Excel BI - Excel Challenge 926

excel-challenges
excel-formulas
🔰 Normalize mixed duration strings and reformat them into a padded dd.hh:mm:ss representation.
Published

March 23, 2026

Illustration for Excel BI - Excel Challenge 926

Challenge Description

🔰 The data contains days, hours, minutes, and seconds qualified by d, h, m, and s.
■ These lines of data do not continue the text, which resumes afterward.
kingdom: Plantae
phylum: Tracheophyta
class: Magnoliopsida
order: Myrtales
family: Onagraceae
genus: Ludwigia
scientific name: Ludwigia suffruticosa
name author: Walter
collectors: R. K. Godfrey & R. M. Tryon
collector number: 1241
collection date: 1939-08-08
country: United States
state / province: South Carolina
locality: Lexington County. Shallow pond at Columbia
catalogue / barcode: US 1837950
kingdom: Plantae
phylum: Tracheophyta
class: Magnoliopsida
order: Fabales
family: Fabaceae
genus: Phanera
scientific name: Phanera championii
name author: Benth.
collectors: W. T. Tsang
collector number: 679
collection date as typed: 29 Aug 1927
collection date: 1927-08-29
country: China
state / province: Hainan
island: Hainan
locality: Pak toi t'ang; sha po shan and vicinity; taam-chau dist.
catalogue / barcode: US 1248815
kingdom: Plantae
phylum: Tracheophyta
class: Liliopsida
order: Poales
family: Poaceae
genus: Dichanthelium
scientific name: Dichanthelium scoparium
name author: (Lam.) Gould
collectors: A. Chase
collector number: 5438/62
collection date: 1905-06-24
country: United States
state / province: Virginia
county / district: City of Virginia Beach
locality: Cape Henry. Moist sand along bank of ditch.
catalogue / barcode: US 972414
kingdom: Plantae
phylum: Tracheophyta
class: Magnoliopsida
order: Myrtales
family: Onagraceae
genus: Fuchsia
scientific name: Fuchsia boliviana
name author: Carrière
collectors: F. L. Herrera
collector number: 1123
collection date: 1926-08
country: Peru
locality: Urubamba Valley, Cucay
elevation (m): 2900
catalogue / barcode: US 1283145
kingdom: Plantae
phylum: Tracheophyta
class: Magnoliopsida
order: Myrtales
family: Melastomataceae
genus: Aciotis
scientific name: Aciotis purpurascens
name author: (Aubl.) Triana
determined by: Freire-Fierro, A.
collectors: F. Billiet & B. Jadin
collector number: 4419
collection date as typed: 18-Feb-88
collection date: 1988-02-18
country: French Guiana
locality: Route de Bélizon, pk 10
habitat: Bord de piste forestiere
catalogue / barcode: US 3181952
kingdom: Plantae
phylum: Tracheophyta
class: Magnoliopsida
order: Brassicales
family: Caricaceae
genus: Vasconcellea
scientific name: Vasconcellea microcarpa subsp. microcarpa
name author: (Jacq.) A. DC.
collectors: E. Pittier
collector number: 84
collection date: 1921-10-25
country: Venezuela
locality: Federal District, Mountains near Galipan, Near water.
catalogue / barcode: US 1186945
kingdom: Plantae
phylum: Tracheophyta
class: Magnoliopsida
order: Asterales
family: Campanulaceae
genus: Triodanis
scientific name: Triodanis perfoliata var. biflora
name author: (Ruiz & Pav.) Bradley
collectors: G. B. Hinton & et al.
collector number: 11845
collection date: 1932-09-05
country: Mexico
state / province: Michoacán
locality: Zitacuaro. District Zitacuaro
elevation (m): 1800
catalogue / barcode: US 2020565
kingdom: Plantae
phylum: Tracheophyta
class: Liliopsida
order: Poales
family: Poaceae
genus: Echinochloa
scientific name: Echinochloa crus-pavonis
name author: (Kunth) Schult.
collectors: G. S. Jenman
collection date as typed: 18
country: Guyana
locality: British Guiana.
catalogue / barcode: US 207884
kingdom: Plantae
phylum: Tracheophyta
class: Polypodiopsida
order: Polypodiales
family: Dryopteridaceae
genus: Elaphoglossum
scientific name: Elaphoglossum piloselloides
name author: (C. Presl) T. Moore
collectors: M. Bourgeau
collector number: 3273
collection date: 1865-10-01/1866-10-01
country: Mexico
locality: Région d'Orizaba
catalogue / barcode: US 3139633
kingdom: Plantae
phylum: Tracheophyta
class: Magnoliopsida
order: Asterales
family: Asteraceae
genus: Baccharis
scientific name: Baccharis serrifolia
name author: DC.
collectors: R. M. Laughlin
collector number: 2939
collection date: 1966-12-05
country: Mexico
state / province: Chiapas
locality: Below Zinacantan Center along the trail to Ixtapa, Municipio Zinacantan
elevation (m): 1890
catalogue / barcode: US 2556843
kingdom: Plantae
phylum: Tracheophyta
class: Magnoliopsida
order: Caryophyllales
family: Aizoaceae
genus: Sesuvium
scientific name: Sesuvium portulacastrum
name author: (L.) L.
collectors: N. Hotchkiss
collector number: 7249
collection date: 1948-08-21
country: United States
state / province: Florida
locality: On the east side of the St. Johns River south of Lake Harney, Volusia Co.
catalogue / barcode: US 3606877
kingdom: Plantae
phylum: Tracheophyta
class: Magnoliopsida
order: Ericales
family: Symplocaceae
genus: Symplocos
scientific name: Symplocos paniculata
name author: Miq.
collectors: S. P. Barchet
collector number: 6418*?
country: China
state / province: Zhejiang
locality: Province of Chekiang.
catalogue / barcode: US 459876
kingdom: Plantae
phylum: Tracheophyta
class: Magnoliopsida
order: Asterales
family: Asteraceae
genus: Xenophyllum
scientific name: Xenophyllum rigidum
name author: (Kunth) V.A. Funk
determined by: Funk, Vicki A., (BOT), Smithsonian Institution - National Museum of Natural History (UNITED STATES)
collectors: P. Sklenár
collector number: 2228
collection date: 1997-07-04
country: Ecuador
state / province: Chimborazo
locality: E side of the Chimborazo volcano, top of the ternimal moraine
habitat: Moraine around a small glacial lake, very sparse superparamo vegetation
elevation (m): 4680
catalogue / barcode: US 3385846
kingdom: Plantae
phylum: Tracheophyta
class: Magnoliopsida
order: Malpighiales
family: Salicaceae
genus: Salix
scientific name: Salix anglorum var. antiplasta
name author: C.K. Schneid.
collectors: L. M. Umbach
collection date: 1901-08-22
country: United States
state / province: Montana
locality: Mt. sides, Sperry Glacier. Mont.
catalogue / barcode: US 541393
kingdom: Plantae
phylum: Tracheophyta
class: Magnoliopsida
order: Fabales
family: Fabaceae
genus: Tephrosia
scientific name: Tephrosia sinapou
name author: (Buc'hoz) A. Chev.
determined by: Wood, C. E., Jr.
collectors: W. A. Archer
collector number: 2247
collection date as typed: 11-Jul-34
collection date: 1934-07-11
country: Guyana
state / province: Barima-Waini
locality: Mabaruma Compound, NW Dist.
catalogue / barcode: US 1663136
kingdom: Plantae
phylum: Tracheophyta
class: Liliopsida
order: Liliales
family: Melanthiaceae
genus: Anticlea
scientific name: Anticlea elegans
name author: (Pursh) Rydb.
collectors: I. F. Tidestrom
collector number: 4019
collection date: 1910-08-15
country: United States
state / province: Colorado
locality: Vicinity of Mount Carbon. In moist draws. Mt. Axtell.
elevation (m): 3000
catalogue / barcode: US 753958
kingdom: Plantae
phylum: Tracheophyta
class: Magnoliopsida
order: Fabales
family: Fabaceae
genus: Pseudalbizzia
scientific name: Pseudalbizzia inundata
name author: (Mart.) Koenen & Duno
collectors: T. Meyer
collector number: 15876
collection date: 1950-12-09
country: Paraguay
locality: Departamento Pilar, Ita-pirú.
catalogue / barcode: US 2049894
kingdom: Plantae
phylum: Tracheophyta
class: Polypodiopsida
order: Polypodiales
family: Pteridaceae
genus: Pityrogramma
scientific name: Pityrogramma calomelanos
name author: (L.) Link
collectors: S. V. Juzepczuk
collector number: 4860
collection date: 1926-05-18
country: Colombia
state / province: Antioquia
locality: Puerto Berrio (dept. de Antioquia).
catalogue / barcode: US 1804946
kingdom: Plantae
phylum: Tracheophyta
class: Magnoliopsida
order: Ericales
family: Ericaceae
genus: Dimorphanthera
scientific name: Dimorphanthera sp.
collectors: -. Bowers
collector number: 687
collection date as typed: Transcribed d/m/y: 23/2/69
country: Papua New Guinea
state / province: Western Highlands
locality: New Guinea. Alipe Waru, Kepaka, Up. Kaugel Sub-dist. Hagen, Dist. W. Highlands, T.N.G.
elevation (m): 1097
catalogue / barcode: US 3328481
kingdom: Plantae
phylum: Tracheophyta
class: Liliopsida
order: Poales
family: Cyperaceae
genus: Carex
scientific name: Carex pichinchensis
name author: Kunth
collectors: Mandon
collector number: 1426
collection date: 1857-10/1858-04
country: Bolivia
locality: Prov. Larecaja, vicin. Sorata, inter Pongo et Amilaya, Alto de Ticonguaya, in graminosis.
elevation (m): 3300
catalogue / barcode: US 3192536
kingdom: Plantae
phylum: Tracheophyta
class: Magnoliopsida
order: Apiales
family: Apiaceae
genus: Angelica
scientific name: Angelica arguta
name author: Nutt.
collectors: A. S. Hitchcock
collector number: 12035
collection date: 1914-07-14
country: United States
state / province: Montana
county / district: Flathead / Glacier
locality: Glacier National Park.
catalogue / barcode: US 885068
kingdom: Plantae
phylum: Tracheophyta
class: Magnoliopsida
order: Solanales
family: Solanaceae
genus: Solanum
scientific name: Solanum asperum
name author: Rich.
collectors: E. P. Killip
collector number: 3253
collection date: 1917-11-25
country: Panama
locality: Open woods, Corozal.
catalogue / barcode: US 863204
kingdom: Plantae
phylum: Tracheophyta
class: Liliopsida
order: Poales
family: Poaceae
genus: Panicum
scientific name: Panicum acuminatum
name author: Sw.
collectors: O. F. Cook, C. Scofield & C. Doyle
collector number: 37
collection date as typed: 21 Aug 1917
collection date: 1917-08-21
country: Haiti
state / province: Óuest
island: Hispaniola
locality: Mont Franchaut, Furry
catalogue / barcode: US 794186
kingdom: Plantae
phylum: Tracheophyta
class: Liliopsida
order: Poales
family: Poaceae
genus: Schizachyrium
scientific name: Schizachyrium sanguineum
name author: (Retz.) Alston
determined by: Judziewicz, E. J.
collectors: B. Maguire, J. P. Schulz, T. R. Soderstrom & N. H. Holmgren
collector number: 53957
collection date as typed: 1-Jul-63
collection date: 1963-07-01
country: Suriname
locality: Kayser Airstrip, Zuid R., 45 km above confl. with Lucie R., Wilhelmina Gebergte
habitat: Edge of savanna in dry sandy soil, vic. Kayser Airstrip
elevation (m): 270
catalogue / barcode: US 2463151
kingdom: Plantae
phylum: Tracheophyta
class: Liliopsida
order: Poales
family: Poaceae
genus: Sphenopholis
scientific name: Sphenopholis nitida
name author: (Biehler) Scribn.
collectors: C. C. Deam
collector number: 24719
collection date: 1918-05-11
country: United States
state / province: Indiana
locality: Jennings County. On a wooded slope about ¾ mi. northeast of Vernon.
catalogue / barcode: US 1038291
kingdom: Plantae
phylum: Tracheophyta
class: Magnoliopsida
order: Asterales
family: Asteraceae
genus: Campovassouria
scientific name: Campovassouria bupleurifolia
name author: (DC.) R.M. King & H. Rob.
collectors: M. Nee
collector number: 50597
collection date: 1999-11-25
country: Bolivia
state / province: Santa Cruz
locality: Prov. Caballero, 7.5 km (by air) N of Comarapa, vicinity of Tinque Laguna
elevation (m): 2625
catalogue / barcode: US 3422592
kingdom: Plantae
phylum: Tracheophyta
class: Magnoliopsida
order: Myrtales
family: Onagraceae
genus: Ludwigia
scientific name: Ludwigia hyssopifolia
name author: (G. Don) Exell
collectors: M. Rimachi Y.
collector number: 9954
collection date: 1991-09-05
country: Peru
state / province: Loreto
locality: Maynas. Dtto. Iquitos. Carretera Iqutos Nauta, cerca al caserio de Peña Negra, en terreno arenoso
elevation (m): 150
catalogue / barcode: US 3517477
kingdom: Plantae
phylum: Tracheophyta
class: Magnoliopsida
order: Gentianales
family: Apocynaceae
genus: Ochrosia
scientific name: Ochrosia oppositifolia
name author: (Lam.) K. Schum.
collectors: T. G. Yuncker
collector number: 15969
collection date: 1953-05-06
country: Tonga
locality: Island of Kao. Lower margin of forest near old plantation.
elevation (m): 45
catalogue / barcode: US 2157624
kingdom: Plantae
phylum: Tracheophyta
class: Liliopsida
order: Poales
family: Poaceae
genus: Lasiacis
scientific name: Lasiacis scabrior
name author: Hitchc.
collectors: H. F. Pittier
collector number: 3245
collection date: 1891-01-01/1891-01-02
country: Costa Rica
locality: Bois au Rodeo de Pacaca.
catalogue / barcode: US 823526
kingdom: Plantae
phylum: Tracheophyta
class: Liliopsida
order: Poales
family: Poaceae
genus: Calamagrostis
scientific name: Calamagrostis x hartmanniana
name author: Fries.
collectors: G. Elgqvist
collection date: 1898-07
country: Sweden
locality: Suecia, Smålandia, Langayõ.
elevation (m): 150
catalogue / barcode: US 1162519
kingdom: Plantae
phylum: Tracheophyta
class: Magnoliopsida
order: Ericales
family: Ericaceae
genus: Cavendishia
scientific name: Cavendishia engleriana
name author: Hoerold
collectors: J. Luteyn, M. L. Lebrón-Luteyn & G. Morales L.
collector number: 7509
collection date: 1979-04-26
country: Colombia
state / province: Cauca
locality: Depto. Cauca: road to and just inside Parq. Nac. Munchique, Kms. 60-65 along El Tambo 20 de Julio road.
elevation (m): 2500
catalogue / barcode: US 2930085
Convert each value to the standardized dd.hh:mm:ss format.

Solutions

library(tidyverse)
library(readxl)

path <- "900-999/926/926 Conversion to ddhhmmss Format.xlsx"
input <- read_excel(path, range = "A1:A23")
test <- read_excel(path, range = "B1:B23")

parse_time <- function(x) {
  str_match(x, "(?:(\\d+)d)?(?:(\\d+)h)?(?:(\\d+)m)?(?:(\\d+)s)?") |>
    as_tibble(.name_repair = "minimal") |>
    set_names(c("all", "d", "h", "m", "s")) |>
    select(-all) |>
    mutate(across(everything(), ~ replace_na(as.numeric(.x), 0))) |>
    transmute(total = d * 86400 + h * 3600 + m * 60 + s) |>
    mutate(
      sprintf(
        "%02d.%02d:%02d:%02d",
        total %/% 86400,
        (total %% 86400) %/% 3600,
        (total %% 3600) %/% 60,
        total %% 60
      )
    ) |>
    pull()
}

result <- input %>%
  mutate(parsed = map_chr(Data, parse_time))

all.equal(result$parsed, test$`Answer Expected`)
# [1] TRUE
  • Logic: Parse optional unit components, convert everything to total seconds, then rebuild the padded day-hour-minute-second string.
  • Strengths: The intermediate total-seconds representation makes the final formatting deterministic and easy to trust.
  • Areas for Improvement: The regex is compact but dense, so it helps to read it as four optional captures rather than one long pattern.
  • Gem: Normalizing to one neutral unit first makes messy mixed-duration inputs easy to format consistently.
import pandas as pd
import re

path = "900-999/926/926 Conversion to ddhhmmss Format.xlsx"
input = pd.read_excel(path, usecols="A", nrows=23)
test = pd.read_excel(path, usecols="B", nrows=23)

def parse_time(x):
    t = pd.to_timedelta(re.sub(
        r'(\d+)([dhms])',
        lambda m: f"{m.group(1)} {'days hours minutes seconds'.split()['dhms'.index(m.group(2))]}",
        x
    ))
    d = t.days
    h = t.seconds // 3600
    m = (t.seconds % 3600) // 60
    s = t.seconds % 60
    return f"{d:02}.{h:02}:{m:02}:{s:02}"

result = input["Data"].apply(parse_time)

print(result.equals(test["Answer Expected"]))
# True

The Python version is especially concise because it rewrites shorthand units into words that to_timedelta() already understands. That delegates most of the parsing work to pandas and keeps the rest focused on formatting.

Difficulty Level

Medium

The output format is simple, but the mixed optional units make the normalization step the core of the challenge.